The story line gets a little convoluted at points, and if you didn't pay perfect attention to 13 (like me) then there are some sections that make no sense at all because you have to try to remember the difference between Fal'ci, la'ci, pluse la'ci, and all of the other things that sound exactly the same, but for the most part it moves past what you had to deal with in 13, and creates a pretty solid line of it's own that has little to do with the first.

For the record, when in doubt, this is how series should go. You take the world, what has happened in it, and then you use some tangential idea or character that showed up maybe once in the first, and then give their story. It's still in the same universe, but Serah's story stretches through thousands of years, passing up where we started in 13, and absolutely demolishing anything that you were used to in 13 and making a new world to play in. It's the same place . . . sort of. . . but the distance that 13 and 13-2 have between each other is enough that if you didn't like 13, 13-2 is a broad enough departure that you can start over again, but close enough together that if you loved 13, then 13-2 is a romp through a section of the world that you never knew about and times that you never even imagined that you love to experience because they tie back, loosely, to the game you know and love.
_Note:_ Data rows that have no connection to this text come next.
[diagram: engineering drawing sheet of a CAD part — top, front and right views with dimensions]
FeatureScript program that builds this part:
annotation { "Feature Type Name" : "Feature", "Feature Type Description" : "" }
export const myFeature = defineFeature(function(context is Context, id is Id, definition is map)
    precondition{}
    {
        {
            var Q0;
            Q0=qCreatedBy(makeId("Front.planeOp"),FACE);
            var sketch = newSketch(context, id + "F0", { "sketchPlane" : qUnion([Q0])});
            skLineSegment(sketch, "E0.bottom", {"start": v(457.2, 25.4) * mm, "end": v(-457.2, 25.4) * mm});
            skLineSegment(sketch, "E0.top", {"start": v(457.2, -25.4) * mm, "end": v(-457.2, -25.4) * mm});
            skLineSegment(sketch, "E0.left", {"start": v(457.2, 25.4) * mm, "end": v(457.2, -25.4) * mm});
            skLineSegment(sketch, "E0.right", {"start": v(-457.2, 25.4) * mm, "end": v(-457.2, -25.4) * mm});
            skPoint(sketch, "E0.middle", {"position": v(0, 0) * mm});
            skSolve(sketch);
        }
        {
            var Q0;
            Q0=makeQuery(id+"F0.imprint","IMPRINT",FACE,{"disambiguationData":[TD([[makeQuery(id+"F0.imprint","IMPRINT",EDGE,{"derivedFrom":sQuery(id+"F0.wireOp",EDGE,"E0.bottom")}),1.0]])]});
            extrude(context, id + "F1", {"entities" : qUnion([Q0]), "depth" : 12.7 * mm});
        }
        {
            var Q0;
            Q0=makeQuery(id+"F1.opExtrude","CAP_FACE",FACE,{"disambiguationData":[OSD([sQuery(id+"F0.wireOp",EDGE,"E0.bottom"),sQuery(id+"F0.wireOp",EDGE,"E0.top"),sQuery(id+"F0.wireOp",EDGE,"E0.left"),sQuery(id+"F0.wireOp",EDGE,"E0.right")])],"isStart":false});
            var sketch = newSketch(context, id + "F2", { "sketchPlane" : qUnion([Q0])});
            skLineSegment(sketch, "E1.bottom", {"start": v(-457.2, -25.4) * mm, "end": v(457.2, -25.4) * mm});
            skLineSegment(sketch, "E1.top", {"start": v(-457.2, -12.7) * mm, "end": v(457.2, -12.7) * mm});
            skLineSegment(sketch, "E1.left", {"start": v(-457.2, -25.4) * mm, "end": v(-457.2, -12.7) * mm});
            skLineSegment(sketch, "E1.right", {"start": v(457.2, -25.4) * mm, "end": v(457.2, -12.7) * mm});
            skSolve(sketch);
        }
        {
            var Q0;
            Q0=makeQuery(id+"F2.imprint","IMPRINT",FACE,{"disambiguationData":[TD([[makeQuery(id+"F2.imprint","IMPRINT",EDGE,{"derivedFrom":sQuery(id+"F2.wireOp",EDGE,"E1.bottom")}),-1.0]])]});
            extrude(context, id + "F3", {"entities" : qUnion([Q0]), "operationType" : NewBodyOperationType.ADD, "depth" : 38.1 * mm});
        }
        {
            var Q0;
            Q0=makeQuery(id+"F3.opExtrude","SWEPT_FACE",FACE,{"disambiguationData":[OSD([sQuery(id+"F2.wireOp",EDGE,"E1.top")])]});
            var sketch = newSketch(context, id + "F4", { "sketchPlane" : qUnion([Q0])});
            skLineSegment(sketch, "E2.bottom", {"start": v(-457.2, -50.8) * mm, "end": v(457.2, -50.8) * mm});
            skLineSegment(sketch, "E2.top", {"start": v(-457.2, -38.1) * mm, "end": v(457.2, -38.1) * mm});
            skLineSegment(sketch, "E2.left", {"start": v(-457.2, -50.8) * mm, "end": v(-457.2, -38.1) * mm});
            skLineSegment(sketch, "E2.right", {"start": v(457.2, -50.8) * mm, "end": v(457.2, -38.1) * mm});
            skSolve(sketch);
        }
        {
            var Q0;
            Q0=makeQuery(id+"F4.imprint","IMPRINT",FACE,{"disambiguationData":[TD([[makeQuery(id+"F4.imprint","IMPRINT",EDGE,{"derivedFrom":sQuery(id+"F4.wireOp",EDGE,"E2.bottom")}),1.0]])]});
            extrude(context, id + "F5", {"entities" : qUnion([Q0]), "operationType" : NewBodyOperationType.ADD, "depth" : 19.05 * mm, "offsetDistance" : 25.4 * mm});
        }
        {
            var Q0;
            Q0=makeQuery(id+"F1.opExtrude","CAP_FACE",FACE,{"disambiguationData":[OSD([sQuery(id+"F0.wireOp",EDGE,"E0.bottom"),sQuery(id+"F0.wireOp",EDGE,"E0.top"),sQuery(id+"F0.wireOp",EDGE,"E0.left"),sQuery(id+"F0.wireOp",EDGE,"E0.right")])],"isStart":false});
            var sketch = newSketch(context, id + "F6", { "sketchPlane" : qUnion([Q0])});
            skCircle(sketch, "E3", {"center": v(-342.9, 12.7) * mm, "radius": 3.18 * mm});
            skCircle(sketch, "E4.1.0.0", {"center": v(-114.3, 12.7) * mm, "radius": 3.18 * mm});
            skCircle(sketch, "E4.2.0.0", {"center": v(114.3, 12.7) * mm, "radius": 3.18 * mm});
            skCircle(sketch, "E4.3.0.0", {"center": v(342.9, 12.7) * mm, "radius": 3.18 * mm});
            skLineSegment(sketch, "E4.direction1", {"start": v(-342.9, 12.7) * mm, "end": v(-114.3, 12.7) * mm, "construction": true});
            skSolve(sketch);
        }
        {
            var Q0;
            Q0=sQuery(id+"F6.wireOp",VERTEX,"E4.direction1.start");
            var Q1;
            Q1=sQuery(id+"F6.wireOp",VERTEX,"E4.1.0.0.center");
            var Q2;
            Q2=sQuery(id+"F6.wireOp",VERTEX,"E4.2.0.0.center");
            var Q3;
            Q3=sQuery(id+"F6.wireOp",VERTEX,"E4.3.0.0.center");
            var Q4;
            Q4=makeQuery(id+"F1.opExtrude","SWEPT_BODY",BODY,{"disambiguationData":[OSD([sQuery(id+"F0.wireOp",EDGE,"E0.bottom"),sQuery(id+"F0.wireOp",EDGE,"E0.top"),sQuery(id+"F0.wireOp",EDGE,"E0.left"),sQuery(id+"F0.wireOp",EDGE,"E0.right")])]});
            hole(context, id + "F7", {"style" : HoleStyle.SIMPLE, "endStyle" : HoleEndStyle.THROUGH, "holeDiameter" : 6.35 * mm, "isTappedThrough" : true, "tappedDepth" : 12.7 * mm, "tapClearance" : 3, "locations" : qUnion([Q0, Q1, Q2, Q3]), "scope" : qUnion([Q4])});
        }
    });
The only complaint that I have about 13-2 is the fighting system itself. It's not as bad as FF12, and slightly faster than 13, but it's still the auto-pilot forget the game and win system of fighting. Part of the reason that I love to play FF series is because there is some sense of control with fighting. If you run into something that is magic immune you swap over to your fighters and smack it around, but at the same point you can always jump over to your magic users on high defense monsters and nuke them to the ground. You control each character's actions and make sure they do exactly what you want to do when you want them to do it, but then FF13-2 rolls around and you're faced with the auto-pilot mode again. You tell the game roughly what you want it to do (sentile for defense, sabatuer for debufs, medic for healing, and so on and so on) and then the game auto generates what it thinks work best for that class you just said you want it to do. You do have the option to micromanage ONE of your three characters (counting the monsters on the field as one of your characters) but it takes more time than hitting the auto-pilot button because the game doesn't wait for you to make your choices of what you're going to do next. The only thing you really do with battle is set up one paradigm for damage, one paradigm for healing, one for debuffing, and one to increase the damage gauge (yes that's back again from 13), and then you just hit the auto battle button, occasionally switching between your different plans of attack depending on if you're dying, if the enemy is not dying fast enough, or if you filled up the gauge and want to destroy whatever it is that hasn't died yet. It's boring. The action on the screen is impressive as your characters run around and do crazy things, but your involvement in that amazing fight is limited to hitting X to auto fill your battle and occasionally hitting R2 to swap what your team is doing.

All in all, it's a great game, even if you didn't like FF13, 13-2 gives you a new enough take on the world, with enough freedom and interesting story line to make people happy.